What is culture? Characteristics, Values, Knowledge, and Lifestyle.
Smart Phone Penetration Rate. South Korea 73%, USA, Canada 56%, China 47%, Japan 25% in 2013.
How Brain Process Information in Western vs Eastern Culture.- Cultural Psychology.
Western Culture process information
Analytic Thinker – Focuses on individual objects and details. Specific details and attributes about these single objects.
Eastern Culture process information
Holistic Thinker – Sees the picture as a while, focusing on the relationships between objects.
Holistic thinkers, East Asians, tend to see the bigger picture, while Western culture tends to see the same picture as individual components.
The Japanese pick up 60% more information about the context and twice as much information about relationships.
East Asians are constantly surrounded by information-rich products and dense physical environments, such as growing up in cities like Tokyo. Being surrounded by these things further pushes East Asians to normalize constantly processing a lot of information all at once.
This enables designers to cram a lot of information onto one single web page, and it leads to websites like Yahoo Japan. All the information is available without breaking them up, and users are expected to find what they need easily.
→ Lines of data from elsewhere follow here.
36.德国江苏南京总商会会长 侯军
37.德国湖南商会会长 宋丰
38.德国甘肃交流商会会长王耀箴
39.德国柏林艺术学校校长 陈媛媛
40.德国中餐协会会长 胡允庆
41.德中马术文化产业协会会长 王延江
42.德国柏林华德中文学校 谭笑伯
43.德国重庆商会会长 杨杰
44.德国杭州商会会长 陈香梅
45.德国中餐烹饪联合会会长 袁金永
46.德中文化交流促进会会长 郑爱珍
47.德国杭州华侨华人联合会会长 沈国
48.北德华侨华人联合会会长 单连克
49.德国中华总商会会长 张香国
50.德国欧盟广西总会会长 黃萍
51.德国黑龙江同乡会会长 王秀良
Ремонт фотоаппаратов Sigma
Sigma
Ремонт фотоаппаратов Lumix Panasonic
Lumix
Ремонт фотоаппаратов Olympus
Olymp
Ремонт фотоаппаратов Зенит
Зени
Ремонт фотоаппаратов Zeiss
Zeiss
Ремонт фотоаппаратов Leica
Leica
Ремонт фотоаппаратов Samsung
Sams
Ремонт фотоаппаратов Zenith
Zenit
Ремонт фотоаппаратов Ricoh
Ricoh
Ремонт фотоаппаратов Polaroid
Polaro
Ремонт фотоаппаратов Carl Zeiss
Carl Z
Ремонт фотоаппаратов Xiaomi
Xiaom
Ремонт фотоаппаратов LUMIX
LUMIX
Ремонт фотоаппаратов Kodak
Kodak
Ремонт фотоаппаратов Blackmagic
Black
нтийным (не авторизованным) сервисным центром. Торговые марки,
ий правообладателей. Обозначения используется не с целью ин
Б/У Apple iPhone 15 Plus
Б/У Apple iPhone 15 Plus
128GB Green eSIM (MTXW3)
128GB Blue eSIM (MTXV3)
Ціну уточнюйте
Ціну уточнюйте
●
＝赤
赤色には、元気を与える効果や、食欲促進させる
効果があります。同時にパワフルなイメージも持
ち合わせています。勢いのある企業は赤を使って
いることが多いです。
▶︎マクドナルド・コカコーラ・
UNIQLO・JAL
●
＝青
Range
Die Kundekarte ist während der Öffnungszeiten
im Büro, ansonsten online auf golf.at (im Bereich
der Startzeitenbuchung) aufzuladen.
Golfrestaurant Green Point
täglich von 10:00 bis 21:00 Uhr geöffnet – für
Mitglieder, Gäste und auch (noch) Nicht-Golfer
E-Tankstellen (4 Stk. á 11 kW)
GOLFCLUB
Westerners who access these types of websites tend to be overwhelmed by the amount of information that’s presented all at once. However, East Asians are actually used to this density.
Another study on Europeans, Canadians, and East Asians examined how fast they can find relevant information on complex and dense websites. They found that East Asians, in general, were faster at finding an article on the complex and lengthy website that the researcher created.
This is something that’s been built into their brains because of the influence of culture and because this slight difference in a cognitive process changes the way that the products they use are designed.
Just because something isn’t up to our standards, Is it bad?